Lady Winifred (Winnie) Taretaufi Kamit is a Papua New Guinean lawyer. In the 2006 Birthday Honours she was made a Commander of the Order of the British Empire for service to law, commerce and public administration.

== Life ==
Kamit studied at the University of Papua New Guinea, graduating with a law and arts degree. In 1998 she joined Dentons in Port Moresby, becoming a partner in 1993 and managing partner in 1999.
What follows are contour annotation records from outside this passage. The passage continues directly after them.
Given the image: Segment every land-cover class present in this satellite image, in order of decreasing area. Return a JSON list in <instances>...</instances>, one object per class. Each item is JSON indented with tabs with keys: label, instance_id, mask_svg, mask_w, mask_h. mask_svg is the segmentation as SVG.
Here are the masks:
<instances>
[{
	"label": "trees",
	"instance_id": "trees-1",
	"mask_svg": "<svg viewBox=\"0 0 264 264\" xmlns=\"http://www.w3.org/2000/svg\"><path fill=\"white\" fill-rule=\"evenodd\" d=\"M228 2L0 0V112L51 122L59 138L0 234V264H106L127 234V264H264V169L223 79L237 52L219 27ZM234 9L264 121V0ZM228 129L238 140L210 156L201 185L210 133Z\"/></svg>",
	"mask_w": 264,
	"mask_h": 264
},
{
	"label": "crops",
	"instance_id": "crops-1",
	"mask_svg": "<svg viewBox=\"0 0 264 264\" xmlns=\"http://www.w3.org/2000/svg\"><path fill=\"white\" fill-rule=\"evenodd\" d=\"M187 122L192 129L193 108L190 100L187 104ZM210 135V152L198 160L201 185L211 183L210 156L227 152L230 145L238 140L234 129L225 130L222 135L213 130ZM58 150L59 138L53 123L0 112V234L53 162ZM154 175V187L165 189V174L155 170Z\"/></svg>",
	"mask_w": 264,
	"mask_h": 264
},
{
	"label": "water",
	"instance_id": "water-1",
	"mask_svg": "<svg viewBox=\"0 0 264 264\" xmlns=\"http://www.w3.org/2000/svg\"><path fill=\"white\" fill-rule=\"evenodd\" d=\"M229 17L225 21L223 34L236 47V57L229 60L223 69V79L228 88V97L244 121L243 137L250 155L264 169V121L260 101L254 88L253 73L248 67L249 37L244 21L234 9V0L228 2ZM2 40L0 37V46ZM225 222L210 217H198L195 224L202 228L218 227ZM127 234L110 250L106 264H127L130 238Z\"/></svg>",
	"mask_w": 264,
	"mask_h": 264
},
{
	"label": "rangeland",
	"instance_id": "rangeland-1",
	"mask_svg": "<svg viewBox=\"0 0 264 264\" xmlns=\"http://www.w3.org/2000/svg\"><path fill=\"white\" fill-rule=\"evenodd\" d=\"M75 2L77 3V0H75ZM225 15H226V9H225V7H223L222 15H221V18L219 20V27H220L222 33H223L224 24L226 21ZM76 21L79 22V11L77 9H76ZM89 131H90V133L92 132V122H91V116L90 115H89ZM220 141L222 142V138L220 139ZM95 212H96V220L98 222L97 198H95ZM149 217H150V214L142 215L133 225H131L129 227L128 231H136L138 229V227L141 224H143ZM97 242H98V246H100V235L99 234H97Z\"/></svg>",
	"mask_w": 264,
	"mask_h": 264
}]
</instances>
Kamit's industry and community roles include president of the Papua New Guinea Business Council, councilor and later Trustee of the Papua New Guinea Institute of National Affairs and chair of Coalition for Change Papua New Guinea, an initiative against violence against women and children. She is also patron of the Papua New Guinea Business Coalition for Women. Her director positions have included positions with Newcrest (from 2011 to 2017), InterOil, Nautilus Minerals Niugini, South Pacific Post, Bunowen Services, Post-Courier, Allied Press, ANZ Bank, Steamships Trading Company, Lihir Gold (from 2004 to 2010) and New Britain Palm Oil. In 2017 she was appointed chair of the board of ANZ Banking (Papua New Guinea).

Kamit has also held the position of commissioner of the Public Service Commission.